--- Records for this task ---
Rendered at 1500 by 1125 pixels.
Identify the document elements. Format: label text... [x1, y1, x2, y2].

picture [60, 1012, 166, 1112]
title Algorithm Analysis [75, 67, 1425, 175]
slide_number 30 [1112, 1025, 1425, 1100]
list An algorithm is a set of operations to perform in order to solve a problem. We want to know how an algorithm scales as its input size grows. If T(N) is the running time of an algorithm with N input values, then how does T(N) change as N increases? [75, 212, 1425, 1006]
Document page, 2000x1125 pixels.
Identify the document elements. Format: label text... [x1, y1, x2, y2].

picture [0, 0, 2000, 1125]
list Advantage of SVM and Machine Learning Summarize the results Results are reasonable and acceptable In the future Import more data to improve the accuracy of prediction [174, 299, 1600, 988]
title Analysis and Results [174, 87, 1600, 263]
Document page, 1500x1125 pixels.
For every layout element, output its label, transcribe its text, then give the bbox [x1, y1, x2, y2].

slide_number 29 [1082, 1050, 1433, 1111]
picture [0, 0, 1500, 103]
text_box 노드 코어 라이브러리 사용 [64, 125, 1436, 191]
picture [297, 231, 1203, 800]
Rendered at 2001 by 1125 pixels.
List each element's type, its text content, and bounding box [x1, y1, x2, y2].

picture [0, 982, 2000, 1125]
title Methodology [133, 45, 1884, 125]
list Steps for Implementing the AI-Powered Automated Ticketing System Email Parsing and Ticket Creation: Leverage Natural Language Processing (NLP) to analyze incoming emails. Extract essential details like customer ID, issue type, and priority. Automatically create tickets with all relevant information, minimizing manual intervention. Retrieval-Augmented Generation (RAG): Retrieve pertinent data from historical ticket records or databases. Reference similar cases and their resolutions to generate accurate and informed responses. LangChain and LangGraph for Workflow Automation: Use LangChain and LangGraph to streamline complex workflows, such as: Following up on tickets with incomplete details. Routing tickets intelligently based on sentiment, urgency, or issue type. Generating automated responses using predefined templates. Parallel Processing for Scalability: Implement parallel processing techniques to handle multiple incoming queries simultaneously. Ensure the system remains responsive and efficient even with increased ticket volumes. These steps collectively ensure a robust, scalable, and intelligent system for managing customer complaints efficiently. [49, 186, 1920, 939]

--- Problem to solve ---
Give the material above again in its entirety, exactly as it appears.

--- Expected answer ---
Rendered at 1500 by 1125 pixels.
Identify the document elements. Format: label text... [x1, y1, x2, y2].

picture [60, 1012, 166, 1112]
title Algorithm Analysis [75, 67, 1425, 175]
slide_number 30 [1112, 1025, 1425, 1100]
list An algorithm is a set of operations to perform in order to solve a problem. We want to know how an algorithm scales as its input size grows. If T(N) is the running time of an algorithm with N input values, then how does T(N) change as N increases? [75, 212, 1425, 1006]
Document page, 2000x1125 pixels.
Identify the document elements. Format: label text... [x1, y1, x2, y2].

picture [0, 0, 2000, 1125]
list Advantage of SVM and Machine Learning Summarize the results Results are reasonable and acceptable In the future Import more data to improve the accuracy of prediction [174, 299, 1600, 988]
title Analysis and Results [174, 87, 1600, 263]
Document page, 1500x1125 pixels.
For every layout element, output its label, transcribe its text, then give the bbox [x1, y1, x2, y2].

slide_number 29 [1082, 1050, 1433, 1111]
picture [0, 0, 1500, 103]
text_box 노드 코어 라이브러리 사용 [64, 125, 1436, 191]
picture [297, 231, 1203, 800]
Rendered at 2001 by 1125 pixels.
List each element's type, its text content, and bounding box [x1, y1, x2, y2].

picture [0, 982, 2000, 1125]
title Methodology [133, 45, 1884, 125]
list Steps for Implementing the AI-Powered Automated Ticketing System Email Parsing and Ticket Creation: Leverage Natural Language Processing (NLP) to analyze incoming emails. Extract essential details like customer ID, issue type, and priority. Automatically create tickets with all relevant information, minimizing manual intervention. Retrieval-Augmented Generation (RAG): Retrieve pertinent data from historical ticket records or databases. Reference similar cases and their resolutions to generate accurate and informed responses. LangChain and LangGraph for Workflow Automation: Use LangChain and LangGraph to streamline complex workflows, such as: Following up on tickets with incomplete details. Routing tickets intelligently based on sentiment, urgency, or issue type. Generating automated responses using predefined templates. Parallel Processing for Scalability: Implement parallel processing techniques to handle multiple incoming queries simultaneously. Ensure the system remains responsive and efficient even with increased ticket volumes. These steps collectively ensure a robust, scalable, and intelligent system for managing customer complaints efficiently. [49, 186, 1920, 939]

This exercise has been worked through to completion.